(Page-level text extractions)
━━━━━━━━━━━━━━━━━━━━━━━━━━━━━━

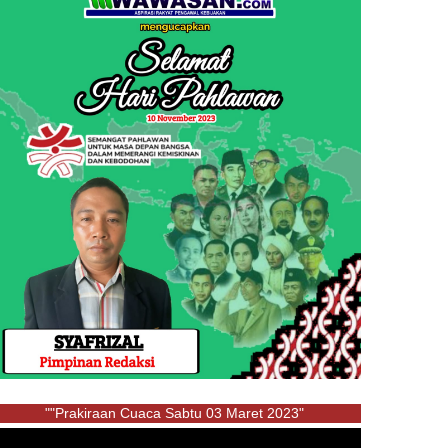
""Prakiraan Cuaca Sabtu 03 Maret 2023"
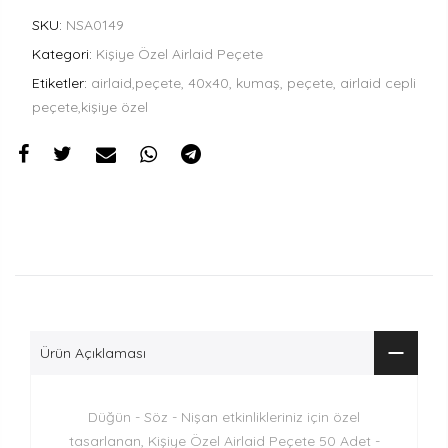
SKU:
NSA0149
Kategori:
Kişiye Özel Airlaid Peçete
Etiketler:
airlaid,peçete, 40x40, kumaş, peçete, airlaid cepli
peçete,kişiye özel
Ürün Açıklaması
Düğün - Söz - Nişan etkinlikleriniz için özel
tasarlanan, Kişiye Özel Airlaid Peçete 50 Adet -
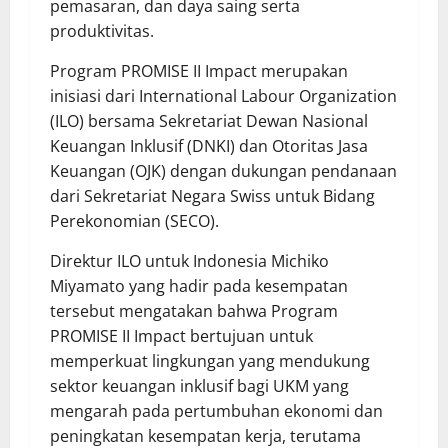
pemasaran, dan daya saing serta
produktivitas.
Program PROMISE II Impact merupakan
inisiasi dari International Labour Organization
(ILO) bersama Sekretariat Dewan Nasional
Keuangan Inklusif (DNKI) dan Otoritas Jasa
Keuangan (OJK) dengan dukungan pendanaan
dari Sekretariat Negara Swiss untuk Bidang
Perekonomian (SECO).
Direktur ILO untuk Indonesia Michiko
Miyamato yang hadir pada kesempatan
tersebut mengatakan bahwa Program
PROMISE II Impact bertujuan untuk
memperkuat lingkungan yang mendukung
sektor keuangan inklusif bagi UKM yang
mengarah pada pertumbuhan ekonomi dan
peningkatan kesempatan kerja, terutama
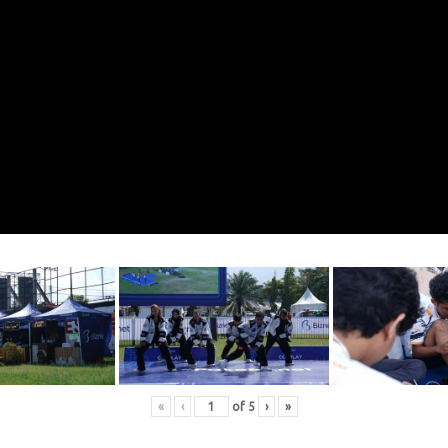
«
‹
of
5
›
»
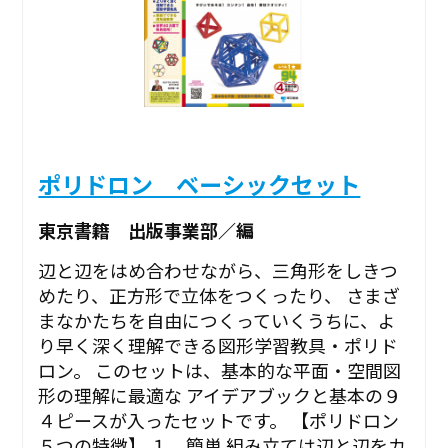
ポリドロン ベーシックセット
東京書籍 出版事業部／編
辺と辺をはめ合わせながら、三角形をしきつ
めたり、正方形で立体をつくったり、 さまざ
まなかたちを自由につくっていくうちに、よ
り早く深く理解できる図形学習教具・ポリド
ロン。 このセットは、基本的な平面・空間図
形の理解に最適な アイデアブックと基本の９
４ピースが入ったセットです。 【ポリドロン
５つの特徴】 １．簡単 組み立ては辺と辺をカ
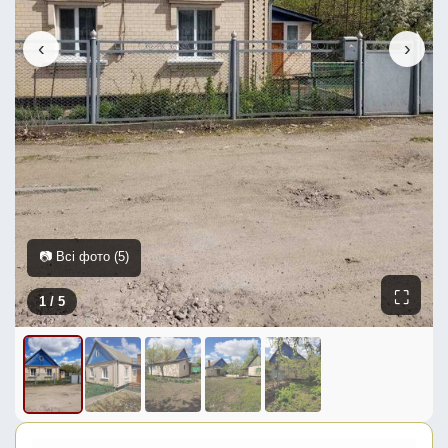
‹
›
📷 Всі фото (5)
⛶
1
/ 5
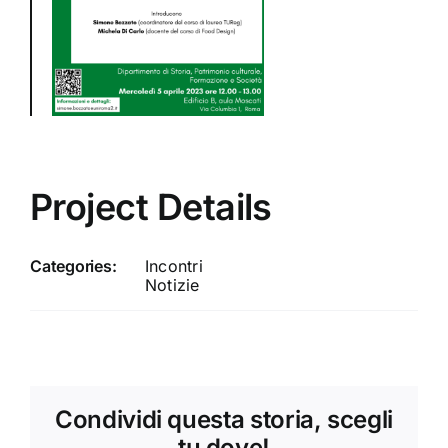
Project Details
Categories:
Incontri
Notizie
Condividi questa storia, scegli
tu dove!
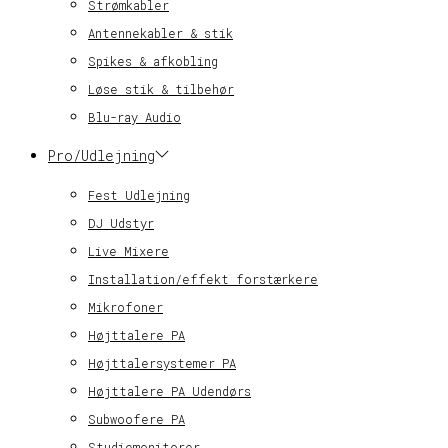
Strømkabler
Antennekabler & stik
Spikes & afkobling
Løse stik & tilbehør
Blu-ray Audio
Pro/Udlejning
Fest Udlejning
DJ Udstyr
Live Mixere
Installation/effekt forstærkere
Mikrofoner
Højttalere PA
Højttalersystemer PA
Højttalere PA Udendørs
Subwoofere PA
Studiemonitorer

━━━━━━━━━━━━━━━━━━━━━━━━━━━━━━

## [Directive]
Show all lines above containing "pada".

## [Answer section]
Miyamato yang hadir pada kesempatan
mengarah pada pertumbuhan ekonomi dan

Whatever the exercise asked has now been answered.